▸ **Required action A**
List, in order, each sentence of Kaal's first quotation in the passage on DAOs.

When it comes to work and the value it creates, DAOs are an accelerator because they do not require information to be filtered from on high, anyone in the DAO has the ability to have input.  The better that input is, the more it is rewarded with tokens that can be used to build personal wealth through reputation and some form of currency, be it fungible or non fungible.

To really understand the lynchpin to the value DAOs create we need to better understand how reputation functions as an economic engine.

An Economy of Reputation

Among a DAO’s most unique properties are its currency and compensation practices. While DAOs do produce earnings in the form of fungible assets, that’s not the primary currency driving the model. It’s also not what’s powering Menagerie’s vision, which is to see hundreds of thousands of people working with and for each other with no centralized oversight.

The primary exchange? Reputation, earned in the form of positive sentiments and upvotes from the rest of the community. That’s pretty different from traditional views of work compensation.

“Typically when we work, we work for ourselves,” Kaal says. “Here in this model, this is different. Here we work to earn reputation from and within the community. And for that reputation, we are getting paid.”

Essentially, members of the DAO base their claim to community tokens on a record of work done well and received well. That empowers the community to have a greater voice in how the organization operates.

“People do work with each other based on their reputation in a DAO, which is a community audit of what people do and how people behave,” Kaal says, “including how ethically they behave in engaging in business with each other and with their community.”

The more reputation tokens you earn from engagement, the more you’re entitled to fungible tokens in the future.

Enabling Digital Humanism

The DAO model offers a tech-enabled flattening of traditional hierarchies, creating a more hopeful future where everyone has equal earning potential — at least in their ability to find purpose in their work.

Stored data entries
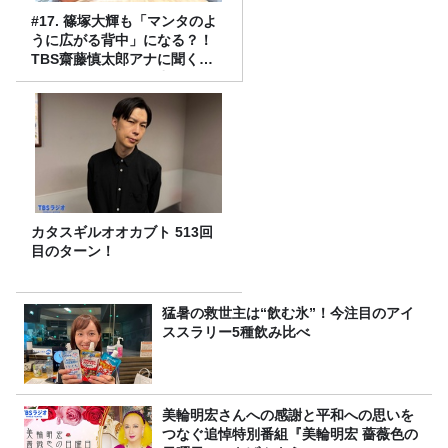
#17. 篠塚大輝も「マンタのよ
うに広がる背中」になる？！
TBS齋藤慎太郎アナに聞くメ
ンズフィジークの魅力！！
カタスギルオオカブト 513回
目のターン！
猛暑の救世主は“飲む氷”！今注目のアイ
ススラリー5種飲み比べ
美輪明宏さんへの感謝と平和への思いを
つなぐ追悼特別番組『美輪明宏 薔薇色の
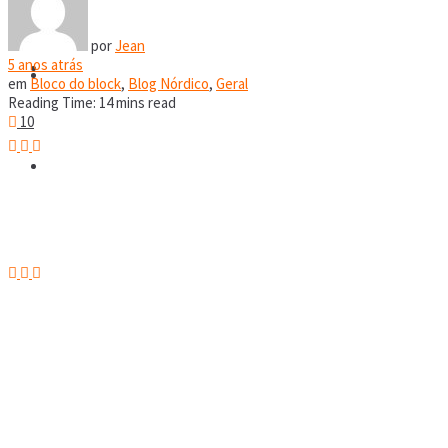
RPG
por
Jean
5 anos atrás
Covil Digital
RPG
em
Bloco do block
,
Blog Nórdico
,
Geral
Reading Time: 14 mins read
10
Covil Digital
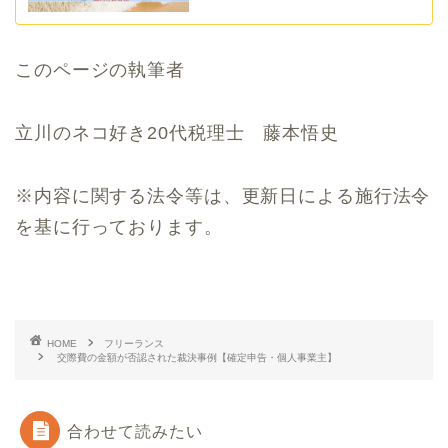
このページの執筆者
立川のネコ好き20代税理士 藤本悟史
※内容に関する法令等は、更新日による施行法令
を基に行っております。
HOME
フリーランス
交際費の金額が否認された裁決事例【確定申告・個人事業主】
合わせて読みたい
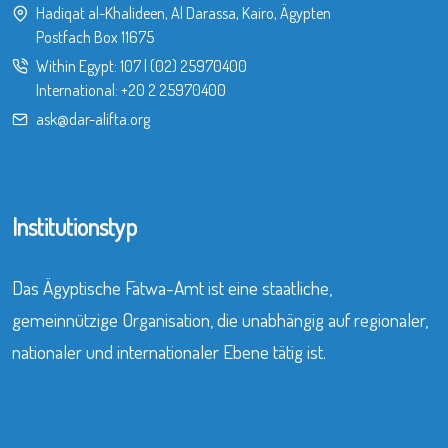
Hadiqat al-Khalideen, Al Darassa, Kairo, Ägypten
Postfach Box 11675
Within Egypt:
107
|
(02) 25970400
International:
+20 2 25970400
ask@dar-alifta.org
Institutionstyp
Das Ägyptische Fatwa-Amt ist eine staatliche,
gemeinnützige Organisation, die unabhängig auf regionaler,
nationaler und internationaler Ebene tätig ist.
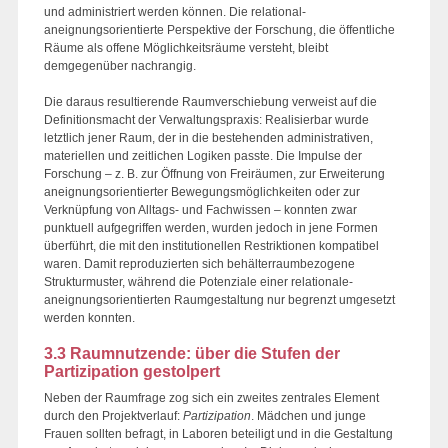
und administriert werden können. Die relational-
aneignungsorientierte Perspektive der Forschung, die öffentliche
Räume als offene Möglichkeitsräume versteht, bleibt
demgegenüber nachrangig.
Die daraus resultierende Raumverschiebung verweist auf die
Definitionsmacht der Verwaltungspraxis: Realisierbar wurde
letztlich jener Raum, der in die bestehenden administrativen,
materiellen und zeitlichen Logiken passte. Die Impulse der
Forschung – z. B. zur Öffnung von Freiräumen, zur Erweiterung
aneignungsorientierter Bewegungsmöglichkeiten oder zur
Verknüpfung von Alltags- und Fachwissen – konnten zwar
punktuell aufgegriffen werden, wurden jedoch in jene Formen
überführt, die mit den institutionellen Restriktionen kompatibel
waren. Damit reproduzierten sich behälterraumbezogene
Strukturmuster, während die Potenziale einer relationale-
aneignungsorientierten Raumgestaltung nur begrenzt umgesetzt
werden konnten.
3.3 Raumnutzende: über die Stufen der
Partizipation gestolpert
Neben der Raumfrage zog sich ein zweites zentrales Element
durch den Projektverlauf:
Partizipation
. Mädchen und junge
Frauen sollten befragt, in Laboren beteiligt und in die Gestaltung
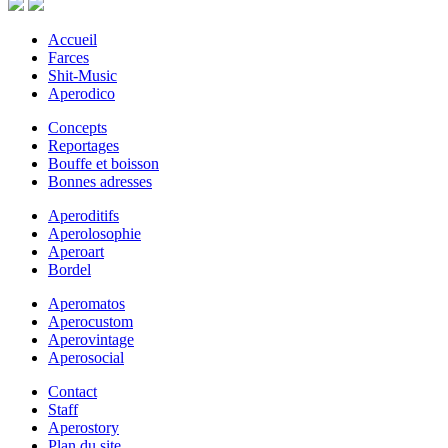
Accueil
Farces
Shit-Music
Aperodico
Concepts
Reportages
Bouffe et boisson
Bonnes adresses
Aperoditifs
Aperolosophie
Aperoart
Bordel
Aperomatos
Aperocustom
Aperovintage
Aperosocial
Contact
Staff
Aperostory
Plan du site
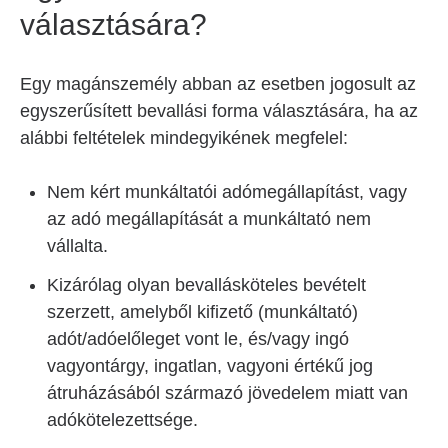
választására?
Egy magánszemély abban az esetben jogosult az
egyszerűsített bevallási forma választására, ha az
alábbi feltételek mindegyikének megfelel:
Nem kért munkáltatói adómegállapítást, vagy
az adó megállapítását a munkáltató nem
vállalta.
Kizárólag olyan bevallásköteles bevételt
szerzett, amelyből kifizető (munkáltató)
adót/adóelőleget vont le, és/vagy ingó
vagyontárgy, ingatlan, vagyoni értékű jog
átruházásából származó jövedelem miatt van
adókötelezettsége.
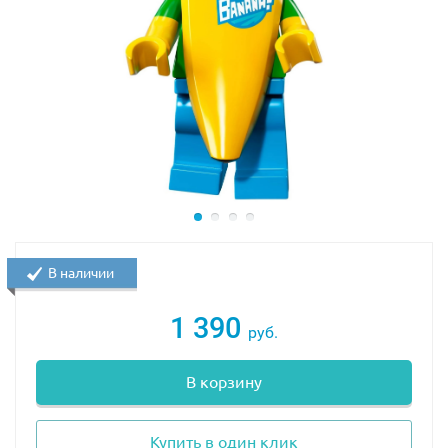
В наличии
1 390
руб.
В корзину
Купить в один клик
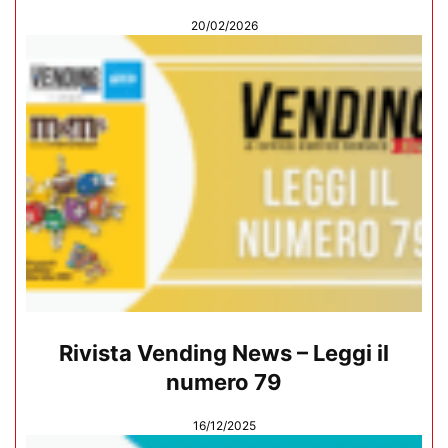
20/02/2026
Rivista Vending News – Leggi il
numero 79
16/12/2025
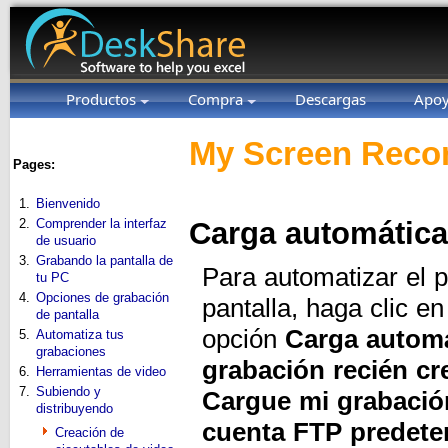
Productos
Compra
Descargas
Apo
My Screen Recor
Pages:
1.
Bienvenido
2.
Comprender la interfaz
Carga automática
de usuario
3.
Grabando la pantalla de
Para automatizar el 
tu PC
4.
Opciones de grabación
pantalla, haga clic e
de pantalla
opción
Carga automá
5.
Automatiza tus
grabaciones
grabación recién cr
6.
Herramientas de video
7.
Subiendo y
Cargue mi grabació
distribuyendo
cuenta FTP predete
Creación de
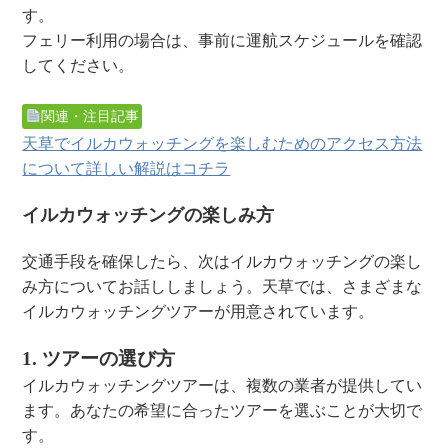
す。
フェリー利用の場合は、事前に運航スケジュールを確認
してください。
関連・注目記事
天草でイルカウォッチングを楽しむためのアクセス方法
について詳しい解説はコチラ
イルカウォッチングの楽しみ方
交通手段を確保したら、次はイルカウォッチングの楽し
み方についてお話ししましょう。天草では、さまざまな
イルカウォッチングツアーが用意されています。
1. ツアーの選び方
イルカウォッチングツアーは、複数の業者が提供してい
ます。あなたの希望に合ったツアーを選ぶことが大切で
す。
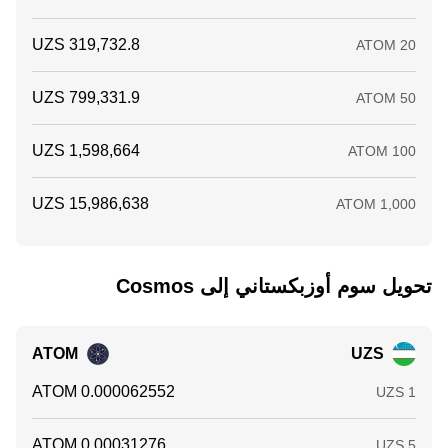
تحويل ‏سوم أوزبكستاني إلى ‏Cosmos
ATOM
UZS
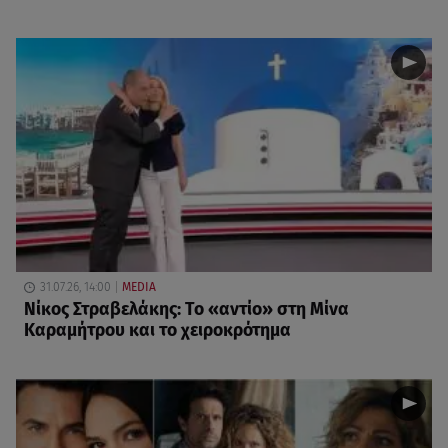
31.07.26, 14:00
MEDIA
Νίκος Στραβελάκης: Το «αντίο» στη Μίνα
Καραμήτρου και το χειροκρότημα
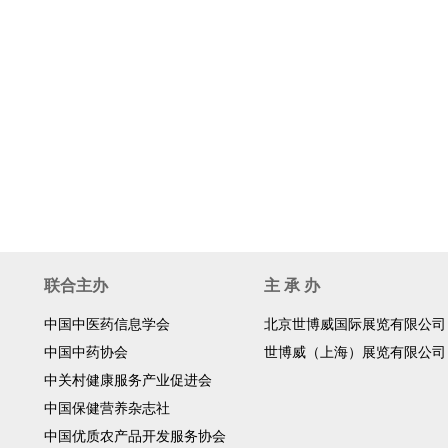
联合主办
主 承 办
中国中医药信息学会
北京世博威国际展览有限公司
中国中药协会
世博威（上海）展览有限公司
中关村健康服务产业促进会
中国保健营养杂志社
中国优质农产品开发服务协会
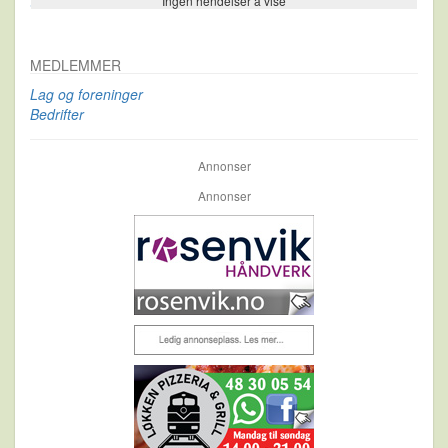
Ingen hendelser å vise
Se flere…
MEDLEMMER
Lag og foreninger
Bedrifter
Annonser
Annonser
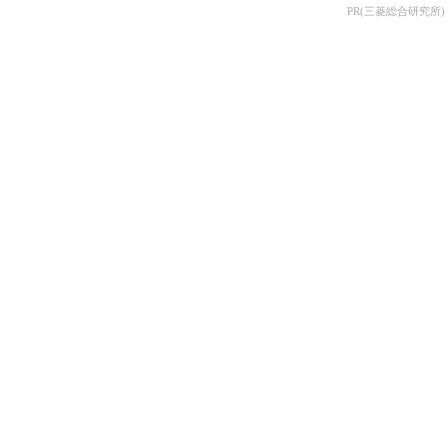
本の割...
PR(三菱総合研究所)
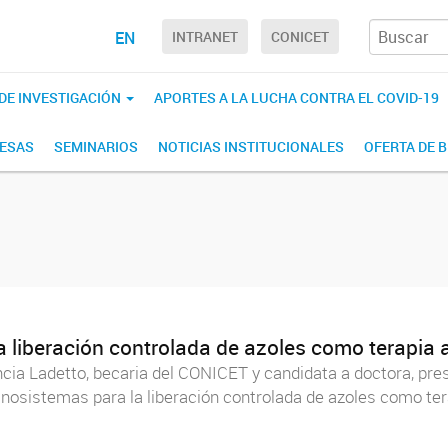
EN
INTRANET
CONICET
 DE INVESTIGACIÓN
APORTES A LA LUCHA CONTRA EL COVID-19
RESAS
SEMINARIOS
NOTICIAS INSTITUCIONALES
OFERTA DE 
a liberación controlada de azoles como terapia 
rencia Ladetto, becaria del CONICET y candidata a doctora, p
anosistemas para la liberación controlada de azoles como terap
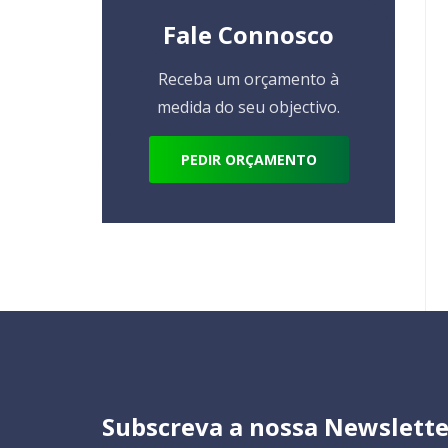
Fale Connosco
Receba um orçamento à
medida do seu objectivo.
PEDIR ORÇAMENTO
Subscreva a nossa Newslette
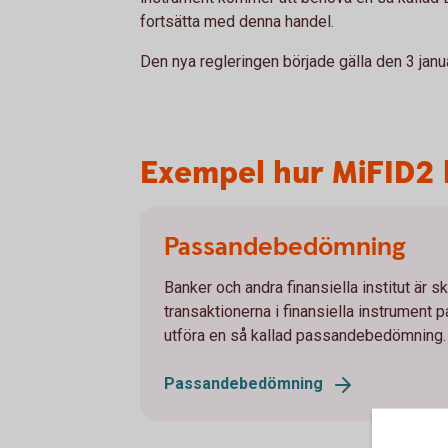
fortsätta med denna handel.
Den nya regleringen började gälla den 3 janu
Exempel hur MiFID2 
Passandebedömning
Banker och andra finansiella institut är s
transaktionerna i finansiella instrument p
utföra en så kallad passandebedömning.
Passandebedömning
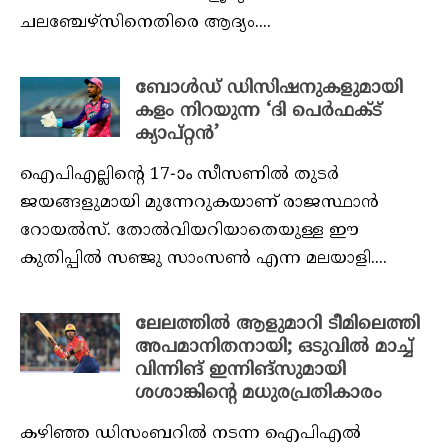
ചലഞ്ചേഴ്‌സിനെതിരെ ആദ്യം....
ബോൾഡ് ഡിസിഷനുകളുമായി
കളം നിറയുന്ന ‘ദി പെര്‍ഫക്ട്
ക്യാപ്റ്റൻ’
ഐപിഎല്ലിന്റെ 17-ാം സീസണിൽ തുടർ
ജയങ്ങളുമായി മുന്നേറുകയാണ് രാജസ്ഥാൻ
റോയൽസ്. തോൽവിയറിയാതെയുള്ള ഈ
കുതിപ്പിൽ സഞ്ജു സാംസൺ എന്ന മലയാളി....
ലേലത്തിൽ ആളുമാറി ടീമിലെത്തി
അപമാനിതനായി; ഒടുവിൽ മാച്ച്
വിന്നിങ് ഇന്നിങ്‌സുമായി
ശശാങ്കിന്റെ മധുരപ്രതികാരം
കഴിഞ്ഞ ഡിസംബറില്‍ നടന്ന ഐപിഎല്‍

▸ **Required action B**
Reproduce the stored data entries from their start through the line containing "nationaler und internationaler", both ends included, leaving out the pictures.

▸ **Response area A**
- Typically when we work, we work for ourselves.
- Here in this model, this is different.
- Here we work to earn reputation from and within the community.
- And for that reputation, we are getting paid.

▸ **Response area B**
#17. 篠塚大輝も「マンタのよ
うに広がる背中」になる？！
TBS齋藤慎太郎アナに聞くメ
ンズフィジークの魅力！！
カタスギルオオカブト 513回
目のターン！
猛暑の救世主は“飲む氷”！今注目のアイ
ススラリー5種飲み比べ
美輪明宏さんへの感謝と平和への思いを
つなぐ追悼特別番組『美輪明宏 薔薇色の
RPG
por
Jean
5 anos atrás
Covil Digital
RPG
em
Bloco do block
,
Blog Nórdico
,
Geral
Reading Time: 14 mins read
10
Covil Digital
このページの執筆者
立川のネコ好き20代税理士 藤本悟史
※内容に関する法令等は、更新日による施行法令
を基に行っております。
HOME
フリーランス
交際費の金額が否認された裁決事例【確定申告・個人事業主】
合わせて読みたい
Hadiqat al-Khalideen, Al Darassa, Kairo, Ägypten
Postfach Box 11675
Within Egypt:
107
|
(02) 25970400
International:
+20 2 25970400
ask@dar-alifta.org
Institutionstyp
Das Ägyptische Fatwa-Amt ist eine staatliche,
gemeinnützige Organisation, die unabhängig auf regionaler,
nationaler und internationaler Ebene tätig ist.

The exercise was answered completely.